YOUR OBJECTIVE: Write out the whole listing exactly; no images belong in it.

[[ DATA EXCERPT, beginning ]]

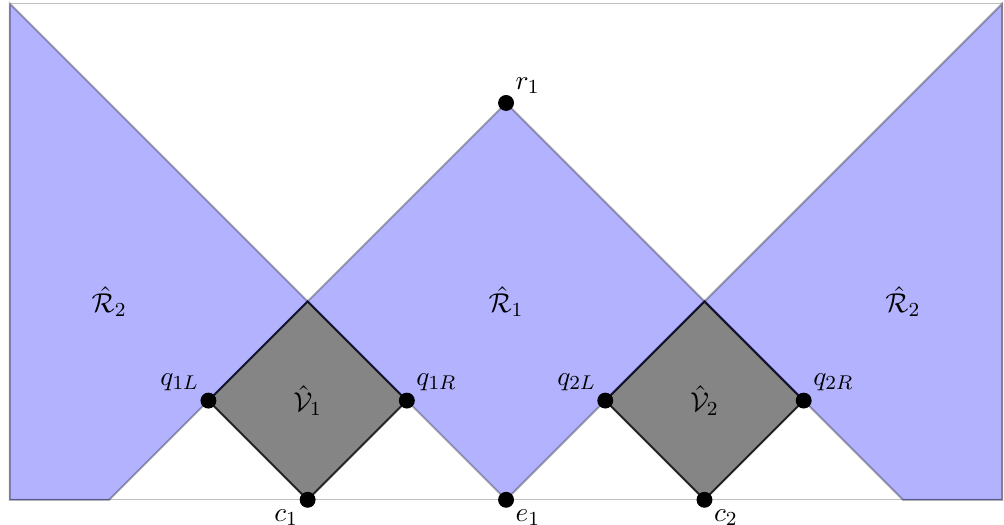
ˆ ˆ ˆ ˆ ˆ ˆ C 1 = V 1 , C 2 = V 2 , R 1 , R 2 in the boundary of Poincaré- 1 , c 2 , r 1 , e 1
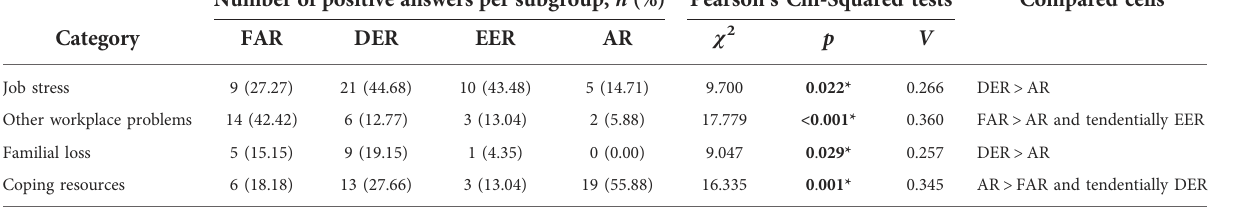
TABLE 5 Numbers of positive answers of inductive categories per AEM-subgroup and results of Pearson ’ s Chi-Squared tests to compare the subgroups within these categories . Number of positive answers per subgroup; n (%) Pearson ’ s Chi-Squared tests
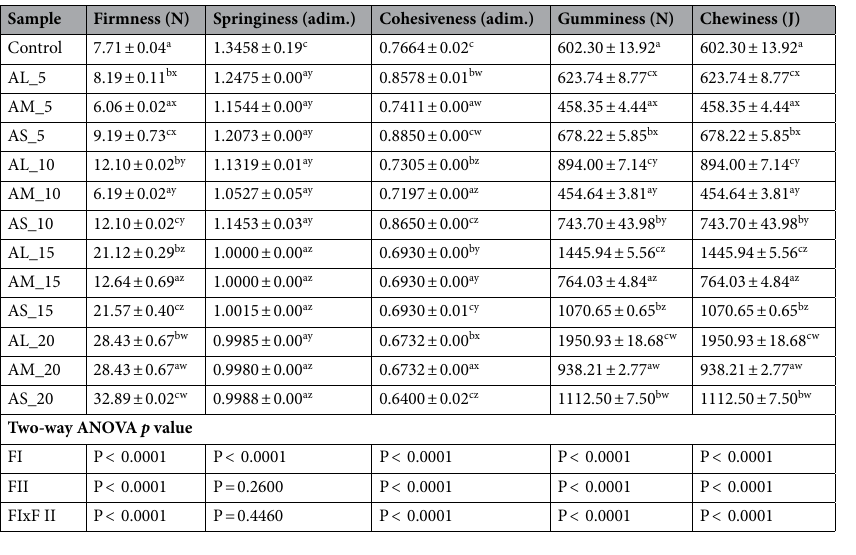
Table 2. Textural parameters of bread samples with different amaranth flour particle sizes, large (L), medium (M) and small (S) and wheat flour replacement levels (5, 10, 15 and 20). FI: amaranth flour particle size; FII: amaranth flour replacement level; mean followed by the same alphabets in each column are not significantly different ( p > 0.05), the first (a-c) and second (x-w) letter in each column indicates particle size and replacement level,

[[ DATA EXCERPT, end ]]

OUTPUT OF THE TASK:
ˆ ˆ ˆ ˆ ˆ ˆ C 1 = V 1 , C 2 = V 2 , R 1 , R 2 in the boundary of Poincaré- 1 , c 2 , r 1 , e 1
TABLE 5 Numbers of positive answers of inductive categories per AEM-subgroup and results of Pearson ’ s Chi-Squared tests to compare the subgroups within these categories . Number of positive answers per subgroup; n (%) Pearson ’ s Chi-Squared tests
Table 2. Textural parameters of bread samples with different amaranth flour particle sizes, large (L), medium (M) and small (S) and wheat flour replacement levels (5, 10, 15 and 20). FI: amaranth flour particle size; FII: amaranth flour replacement level; mean followed by the same alphabets in each column are not significantly different ( p > 0.05), the first (a-c) and second (x-w) letter in each column indicates particle size and replacement level,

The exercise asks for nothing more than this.